Tras el triunfo que implicó la inconstitucionalidad de la penalización del aborto a nivel nacional, el movimiento de mujeres puede ir por mucho más en la lucha contra la opresión y explotación. Para conquistar recursos suficientes y garantizar políticas públicas que sean efectivas para prevenir y erradicar la violencia patriarcal, no podemos confiar en las maniobras políticas y el cabildeo con los partidos del régimen, que permanentemente buscan cooptar y convertir nuestras demandas en un botín electoral.

Un potente movimiento feminista y de mujeres a nivel nacional con fuerza en los sindicatos, escuelas, universidades, barrios y centros de trabajo puede imponer a los gobiernos en turno, mucho más que acciones mínimas y paliativas ante la crisis. Necesitamos medidas de emergencia tales como: un ingreso de emergencia para todas las mujeres que esten en situación de violencia; aumento salarial de emergencia y licencias para las trabajadoras en situación vulnerable; un plan de vivienda y créditos baratos para mujeres que vivan violencia en sus hogares; etc.

**Relación de datos**:
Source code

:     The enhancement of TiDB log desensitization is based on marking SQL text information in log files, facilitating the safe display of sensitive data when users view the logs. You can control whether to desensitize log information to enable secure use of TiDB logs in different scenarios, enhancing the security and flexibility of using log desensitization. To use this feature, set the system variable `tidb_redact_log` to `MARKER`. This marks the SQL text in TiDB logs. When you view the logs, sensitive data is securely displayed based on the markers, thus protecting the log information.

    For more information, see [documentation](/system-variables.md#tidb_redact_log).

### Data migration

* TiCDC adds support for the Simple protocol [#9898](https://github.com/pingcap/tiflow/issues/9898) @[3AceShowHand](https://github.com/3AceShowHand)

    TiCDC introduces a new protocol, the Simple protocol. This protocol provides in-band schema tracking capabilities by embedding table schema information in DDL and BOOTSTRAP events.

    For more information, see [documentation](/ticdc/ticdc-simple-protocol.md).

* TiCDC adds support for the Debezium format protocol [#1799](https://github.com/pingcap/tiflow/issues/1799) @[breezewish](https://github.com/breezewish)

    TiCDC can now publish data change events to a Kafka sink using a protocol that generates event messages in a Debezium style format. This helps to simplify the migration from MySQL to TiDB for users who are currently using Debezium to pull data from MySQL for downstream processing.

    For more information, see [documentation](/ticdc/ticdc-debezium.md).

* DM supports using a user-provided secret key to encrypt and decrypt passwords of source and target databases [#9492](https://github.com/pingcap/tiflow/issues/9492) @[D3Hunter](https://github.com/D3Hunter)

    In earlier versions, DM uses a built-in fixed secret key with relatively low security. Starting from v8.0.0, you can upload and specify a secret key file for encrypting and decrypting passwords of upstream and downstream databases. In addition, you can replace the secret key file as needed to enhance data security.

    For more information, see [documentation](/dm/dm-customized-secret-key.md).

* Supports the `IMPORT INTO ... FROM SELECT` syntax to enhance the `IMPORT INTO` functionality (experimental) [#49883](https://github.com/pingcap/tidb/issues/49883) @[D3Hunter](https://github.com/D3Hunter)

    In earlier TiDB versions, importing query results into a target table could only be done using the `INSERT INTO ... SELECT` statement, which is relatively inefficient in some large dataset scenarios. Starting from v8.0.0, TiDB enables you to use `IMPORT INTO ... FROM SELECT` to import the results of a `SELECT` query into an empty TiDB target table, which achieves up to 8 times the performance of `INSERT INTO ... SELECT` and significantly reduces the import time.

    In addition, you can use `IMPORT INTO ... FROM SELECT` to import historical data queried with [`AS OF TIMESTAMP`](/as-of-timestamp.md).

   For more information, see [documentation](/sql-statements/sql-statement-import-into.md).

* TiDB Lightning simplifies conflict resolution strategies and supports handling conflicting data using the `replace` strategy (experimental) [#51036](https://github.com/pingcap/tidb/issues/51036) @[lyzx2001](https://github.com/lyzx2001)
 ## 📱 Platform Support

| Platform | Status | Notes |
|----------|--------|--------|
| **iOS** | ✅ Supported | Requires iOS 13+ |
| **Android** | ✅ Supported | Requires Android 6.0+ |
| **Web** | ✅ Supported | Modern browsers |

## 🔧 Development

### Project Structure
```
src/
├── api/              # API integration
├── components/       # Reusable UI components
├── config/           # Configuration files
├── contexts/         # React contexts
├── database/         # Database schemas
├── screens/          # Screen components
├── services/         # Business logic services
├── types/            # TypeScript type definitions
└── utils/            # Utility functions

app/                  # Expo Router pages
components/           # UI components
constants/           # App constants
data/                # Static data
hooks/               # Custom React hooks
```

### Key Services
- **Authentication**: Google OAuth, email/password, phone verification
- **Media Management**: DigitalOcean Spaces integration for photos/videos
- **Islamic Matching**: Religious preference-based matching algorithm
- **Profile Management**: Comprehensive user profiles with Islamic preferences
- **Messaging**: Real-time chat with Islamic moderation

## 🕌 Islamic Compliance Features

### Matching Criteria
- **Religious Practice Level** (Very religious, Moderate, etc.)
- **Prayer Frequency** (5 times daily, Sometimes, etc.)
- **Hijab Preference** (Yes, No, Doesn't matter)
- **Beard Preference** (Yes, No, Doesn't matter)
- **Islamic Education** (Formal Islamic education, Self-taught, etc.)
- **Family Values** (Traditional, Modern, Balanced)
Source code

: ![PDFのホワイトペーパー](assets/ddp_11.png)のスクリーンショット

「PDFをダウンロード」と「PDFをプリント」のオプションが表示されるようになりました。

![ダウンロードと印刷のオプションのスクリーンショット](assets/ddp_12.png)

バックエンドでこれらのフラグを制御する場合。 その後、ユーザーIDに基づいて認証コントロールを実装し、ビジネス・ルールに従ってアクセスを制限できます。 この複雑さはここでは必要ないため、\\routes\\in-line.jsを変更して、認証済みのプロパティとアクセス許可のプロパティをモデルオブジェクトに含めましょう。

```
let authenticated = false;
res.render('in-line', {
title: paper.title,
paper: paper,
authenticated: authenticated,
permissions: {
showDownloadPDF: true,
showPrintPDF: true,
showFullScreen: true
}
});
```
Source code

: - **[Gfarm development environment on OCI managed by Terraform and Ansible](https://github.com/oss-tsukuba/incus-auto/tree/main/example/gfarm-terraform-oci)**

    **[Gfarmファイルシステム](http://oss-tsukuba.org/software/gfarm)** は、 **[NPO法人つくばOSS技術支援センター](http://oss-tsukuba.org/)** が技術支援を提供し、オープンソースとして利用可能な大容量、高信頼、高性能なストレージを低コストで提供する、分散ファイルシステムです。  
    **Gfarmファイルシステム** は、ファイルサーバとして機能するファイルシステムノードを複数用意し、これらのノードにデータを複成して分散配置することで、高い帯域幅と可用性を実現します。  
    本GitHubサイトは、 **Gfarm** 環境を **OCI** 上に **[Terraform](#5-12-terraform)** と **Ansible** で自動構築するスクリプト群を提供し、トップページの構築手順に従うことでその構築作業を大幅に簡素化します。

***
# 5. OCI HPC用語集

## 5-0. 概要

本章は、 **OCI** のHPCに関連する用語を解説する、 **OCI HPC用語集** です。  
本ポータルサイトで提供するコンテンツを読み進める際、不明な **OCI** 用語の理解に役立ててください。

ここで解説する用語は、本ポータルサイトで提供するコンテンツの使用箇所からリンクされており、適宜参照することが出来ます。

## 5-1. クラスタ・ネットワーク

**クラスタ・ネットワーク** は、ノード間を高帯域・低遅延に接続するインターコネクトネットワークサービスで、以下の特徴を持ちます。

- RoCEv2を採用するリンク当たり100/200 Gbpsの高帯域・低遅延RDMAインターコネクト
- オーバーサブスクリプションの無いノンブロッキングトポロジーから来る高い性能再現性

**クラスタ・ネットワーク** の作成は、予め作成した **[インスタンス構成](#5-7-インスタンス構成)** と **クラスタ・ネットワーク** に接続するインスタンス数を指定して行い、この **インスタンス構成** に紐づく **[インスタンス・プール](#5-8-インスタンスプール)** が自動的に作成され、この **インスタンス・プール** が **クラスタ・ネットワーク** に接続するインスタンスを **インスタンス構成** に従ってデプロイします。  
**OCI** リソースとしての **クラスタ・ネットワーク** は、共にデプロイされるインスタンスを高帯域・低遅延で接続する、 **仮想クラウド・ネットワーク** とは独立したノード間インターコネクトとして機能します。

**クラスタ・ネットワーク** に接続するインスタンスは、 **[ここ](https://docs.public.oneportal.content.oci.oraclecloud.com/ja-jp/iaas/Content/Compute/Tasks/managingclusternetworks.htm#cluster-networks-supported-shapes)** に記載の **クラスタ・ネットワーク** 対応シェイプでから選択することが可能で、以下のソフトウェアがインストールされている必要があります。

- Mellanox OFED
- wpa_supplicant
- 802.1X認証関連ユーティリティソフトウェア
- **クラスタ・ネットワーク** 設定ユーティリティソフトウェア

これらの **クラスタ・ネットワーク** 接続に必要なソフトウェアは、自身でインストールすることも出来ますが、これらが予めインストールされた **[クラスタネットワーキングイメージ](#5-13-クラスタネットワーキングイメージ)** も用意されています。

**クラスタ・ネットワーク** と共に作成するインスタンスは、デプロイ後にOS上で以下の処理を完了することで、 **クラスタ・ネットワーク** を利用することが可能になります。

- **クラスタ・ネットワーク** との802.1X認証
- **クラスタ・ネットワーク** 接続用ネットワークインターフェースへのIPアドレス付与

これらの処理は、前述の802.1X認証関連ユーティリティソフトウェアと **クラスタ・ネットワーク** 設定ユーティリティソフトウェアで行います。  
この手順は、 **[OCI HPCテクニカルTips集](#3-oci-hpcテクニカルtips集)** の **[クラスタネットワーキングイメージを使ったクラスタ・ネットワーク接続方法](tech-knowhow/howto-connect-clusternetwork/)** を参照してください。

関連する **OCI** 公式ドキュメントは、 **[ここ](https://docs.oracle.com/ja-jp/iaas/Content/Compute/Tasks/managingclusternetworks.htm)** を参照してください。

**Ejercicios propuestos**:
A. Reescribe en forma de lista el párrafo del fragmento que empieza con "Un potente movimiento feminista" y conserva sus datos principales.
B. Según el fragmento, ¿por qué no se puede confiar en las maniobras políticas ni en el cabildeo con los partidos del régimen? Explícalo en una a tres oraciones.

**Solucionario**:
A.
- Un movimiento feminista y de mujeres fuerte a nivel nacional, con presencia en sindicatos, escuelas, universidades, barrios y centros de trabajo, puede imponer a los gobiernos en turno mucho más que acciones mínimas y paliativas ante la crisis.
- Medidas de emergencia que se necesitan:
  - un ingreso de emergencia para todas las mujeres en situación de violencia;
  - un aumento salarial de emergencia y licencias para las trabajadoras en situación vulnerable;
  - un plan de vivienda y créditos baratos para las mujeres que viven violencia en sus hogares.

B. No se puede confiar en ellos porque esos partidos buscan permanentemente cooptar las demandas del movimiento y convertirlas en un botín electoral.